As far as I know, BEL, EL, and AQL do not implement the AM in a way that forces these rules. That probably makes case-by-case enforcement harder.

So having some kind of default rounding mode applied would already be a good start. Having the option to define the rounding mode case by case, wherever that is relevant, would be even better.

Thank you, @StefanTeijgeler, this clarifies the case.

One thing is that in such a case as with the CBS instrument, does it make sense to make a make an average of a limited number of scores in the first place, and to conclude in a total score? That’s not up to us as modellers or implementers to decide really, but I have been wondering many times how aware those making the scores and scales are of this question.

Anyways, if the score is designed that way, so be it. :smiley:

The next thing that appears to my mind is to ask the clinicians doing this score.
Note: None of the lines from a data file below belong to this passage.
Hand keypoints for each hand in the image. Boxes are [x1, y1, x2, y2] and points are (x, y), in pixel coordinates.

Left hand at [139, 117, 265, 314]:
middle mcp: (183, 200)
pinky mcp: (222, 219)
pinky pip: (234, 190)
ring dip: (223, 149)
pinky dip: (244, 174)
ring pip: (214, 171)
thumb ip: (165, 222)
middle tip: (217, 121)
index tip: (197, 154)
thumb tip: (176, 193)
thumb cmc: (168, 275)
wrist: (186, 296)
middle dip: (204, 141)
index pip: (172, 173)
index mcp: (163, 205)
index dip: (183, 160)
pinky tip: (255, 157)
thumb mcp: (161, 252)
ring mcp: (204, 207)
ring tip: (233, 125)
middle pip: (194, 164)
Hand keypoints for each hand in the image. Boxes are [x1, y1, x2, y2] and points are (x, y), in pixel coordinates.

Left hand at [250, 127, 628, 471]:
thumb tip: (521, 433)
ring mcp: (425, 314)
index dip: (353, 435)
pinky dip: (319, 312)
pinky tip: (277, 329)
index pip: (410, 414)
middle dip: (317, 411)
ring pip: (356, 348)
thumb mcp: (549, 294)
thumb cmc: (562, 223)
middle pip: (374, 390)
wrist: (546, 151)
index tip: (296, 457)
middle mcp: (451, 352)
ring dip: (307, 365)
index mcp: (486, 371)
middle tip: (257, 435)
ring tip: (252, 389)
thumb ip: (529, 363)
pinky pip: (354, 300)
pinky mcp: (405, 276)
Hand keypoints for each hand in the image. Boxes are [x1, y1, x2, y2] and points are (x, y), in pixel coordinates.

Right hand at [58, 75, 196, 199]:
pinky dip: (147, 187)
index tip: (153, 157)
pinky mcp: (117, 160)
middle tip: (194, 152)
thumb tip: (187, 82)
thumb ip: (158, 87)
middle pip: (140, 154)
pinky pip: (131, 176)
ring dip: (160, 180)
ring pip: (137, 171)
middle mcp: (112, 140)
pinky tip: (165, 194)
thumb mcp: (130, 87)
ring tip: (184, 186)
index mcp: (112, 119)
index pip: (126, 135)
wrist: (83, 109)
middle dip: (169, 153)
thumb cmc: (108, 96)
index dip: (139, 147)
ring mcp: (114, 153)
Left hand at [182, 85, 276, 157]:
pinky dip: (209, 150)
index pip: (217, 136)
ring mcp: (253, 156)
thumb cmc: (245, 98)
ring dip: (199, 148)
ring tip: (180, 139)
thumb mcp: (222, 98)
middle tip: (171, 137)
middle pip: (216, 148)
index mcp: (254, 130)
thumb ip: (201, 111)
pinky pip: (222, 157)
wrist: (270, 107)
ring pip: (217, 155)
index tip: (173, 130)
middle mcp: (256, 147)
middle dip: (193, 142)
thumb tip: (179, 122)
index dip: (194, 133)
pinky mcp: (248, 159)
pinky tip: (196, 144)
How do they sum and score when there are a “rounding problem”? If this is done consistently, well then apply that rule in the application.

However, I would guess that, if you ask around, some clinicians have a habit of weighing some of the sub scores individually, as exemplified in the article by Azouvi et al, with varying degree of difficulty between the 1-10 questions. For example (made up by me) “There were no answer on question 8, so the average becomes 17.4, but the result of question number 1 were 3, so we round up”. Which makes it a much harder job to make an algorithm to chose which rounding mode to use. Should your system actually compute this total score and store it, or should it be manually recorded by the user? Perhaps it is better to display the average, and force the user to click on what the clinician assert in which group the patient is?

The third issue, is that scores and scales are themselves not really precise instruments. There is a degree of uncertainty both in the scoring process, and the assessment. The scale itself and its total score might not pretend to be more decisive than it actually is, most of them are only indications and should be evaluated by a clinician and compared with other observations. So the rounding mode may not be that important after all?

Sorry to introduce more questions than answers. This is the “dirty” nature of the medical domain :smiley:

By the way, if you have an archetype of Catherine Bergego Scale, please upload it as an Archetype Proposal in the Clinical Knowledge Manager.